Take the issue of “a timetable for withdrawal” from Iraq. Any reasonable observer knows that to openly talk of such timetables in wartime, even tentative ones, is to send all the wrong messages to all the important constituents—our enemies, our allies, and most of all, our troops—and it is the height of irresponsibility to use this tool, which is an obviously demagogic ploy on the emotions of democratic people, as a weapon to gain political advantage. It is also threatening to the security of the American people, because it fails to acknowledge the open-ended nature of this conflict and the necessity to sustain fidelity to the long term mission of defeating Islamofacism. Example: If we really believe in the Bush Doctrine and the power of freedom to reshape the Arab Muslim world into a safer place, which are the keys to victory, there are additional considerations that dictate that we not only suspend any talk of withdrawal, but prepare the American people for the very real possibility of deployment on other fronts, namely Syria and Iran, in both of which it has become increasingly clear that regime change, by one method or another, is the only viable option.
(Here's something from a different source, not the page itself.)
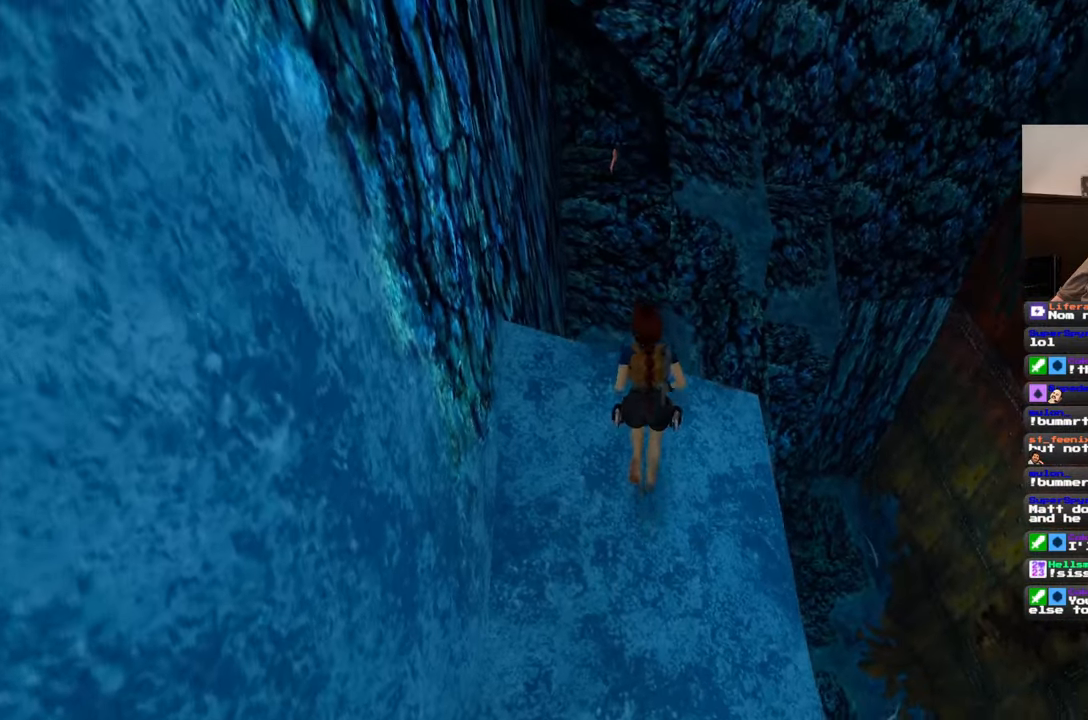
{"dt_ms": 500, "buttons": [], "left_stick": "up", "right_stick": "center", "events": []}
Intuitively, I believe the American people know this. In a November poll by RT Strategies, 70% of them overall said that criticism of the war hurts troop morale and 55% of self-identified Democrats agreed with this. And in a Pew Research Center poll, the general public, by wide margins, was much more optimistic than other constituencies, including the news media, think tanks, and other opinion leaders, about the chances for establishing a successful democracy in Iraq. This disconnect points to the resiliency of President Bush’s core strength, but also reinforces his need to continue to go over the heads of the demagogues and their fellow travelers in the media to insure that this base of support is fully aware of the unfinished business of the mission.

Jan 2006

The Long Overdue Debate

In a Wall Street Journal essay last fall, in advance of President Bush’s nomination of Samuel Alito to fill the vacancy on the Supreme Court created by the retirement of Sandra Day O’Connor, Robert George wrote this: “Here is my proposal: To fill the seat….Bush should nominate an intellectually distinguished and articulate judge willing to set forth and defend a sound understanding of the constitutional limits of judicial power in the confirmation hearings. Give up the stealth strategy………Let the nominee make the case for true constitutional government to the American people. Let us have a national debate…”
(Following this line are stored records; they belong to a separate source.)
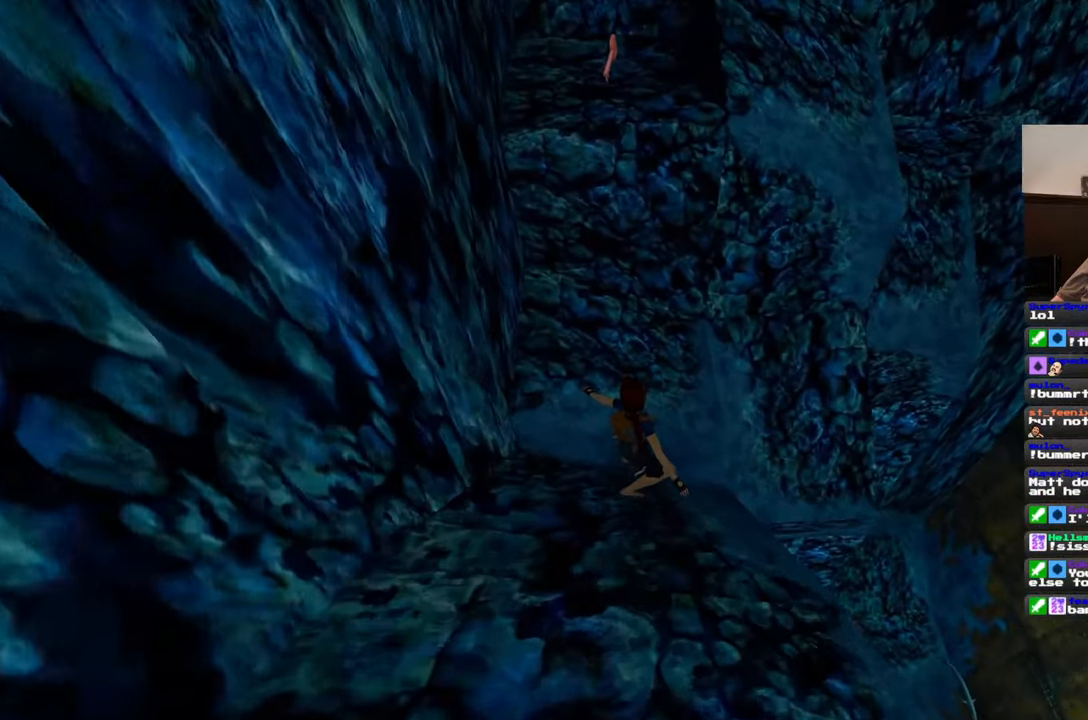
{"dt_ms": 500, "buttons": [], "left_stick": "up", "right_stick": "center", "events": [[83, "SQUARE", "down"], [183, "SQUARE", "up"]]}
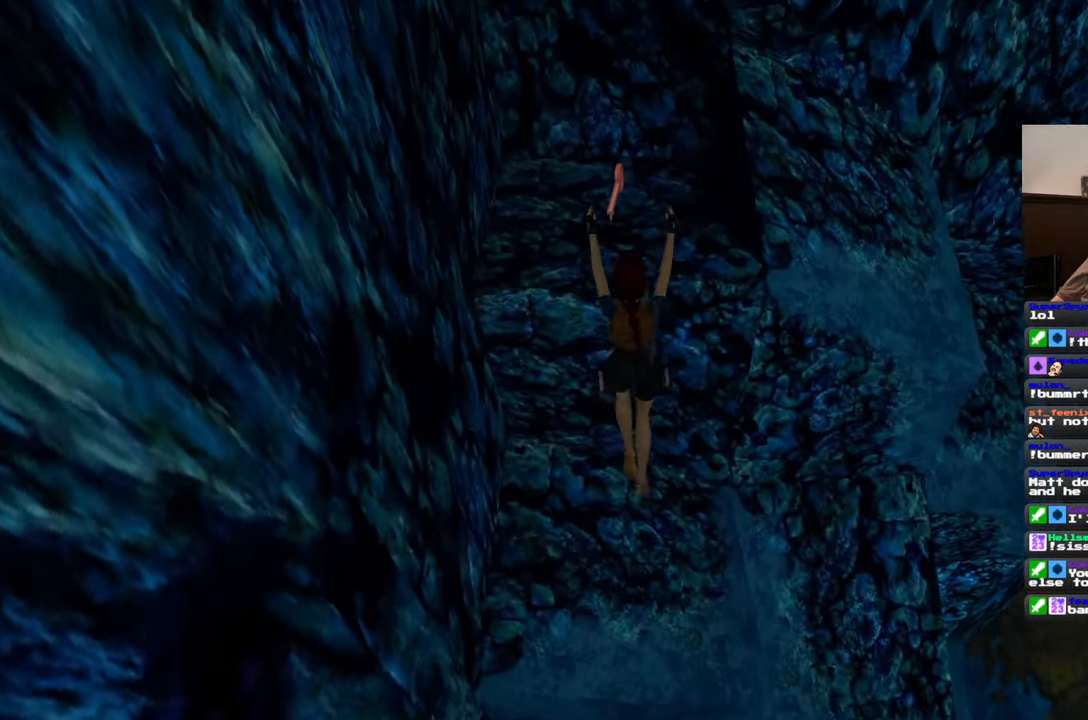
{"dt_ms": 500, "buttons": [], "left_stick": "center", "right_stick": "center", "events": [[250, "left_stick", "center"]]}
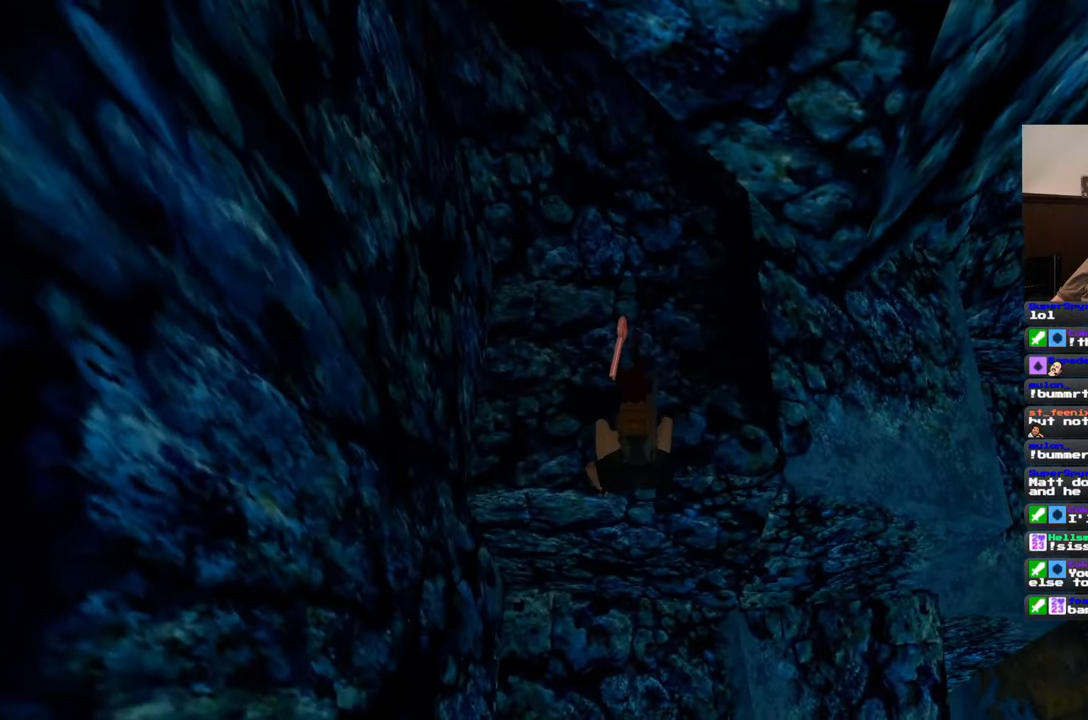
{"dt_ms": 500, "buttons": [], "left_stick": "center", "right_stick": "center", "events": [[167, "left_stick", "up"], [283, "left_stick", "center"]]}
Well, President Bush complied with the first part of this proposal; now, he and Judge Alito’s handlers should let the nominee get on with the second part, a long overdue confrontation with the proponents of the “living constitution”. Let’s have the “teaching moment” the country deserved and was so frustratingly deprived with the Harriet Miers mistake, the debate that will take to the people the real issues underlying the corruption this process has endured since the Bork fiasco in 1987, which was probably the low point of reasoned debate in the proud history of this country. Properly understood, this is a process that is so essential to self-governance, when we get to hear the competing philosophies of constitutional jurisprudence discussed openly and when nomination and confirmation is about not only who is appointed, but why their judicial philosophy was preferred and was decisive.

In such a scenario, how many Democrats will want to stake out the ground of the hard left that could care less about the rule of constitutional law or which judicial philosophy prevails as long as they get their desired results? My guess is, not many, at least explicitly, but many will do so duplicitly, which is the height of intellectual dishonesty, and should be exposed as such to the American people. Let the debate begin.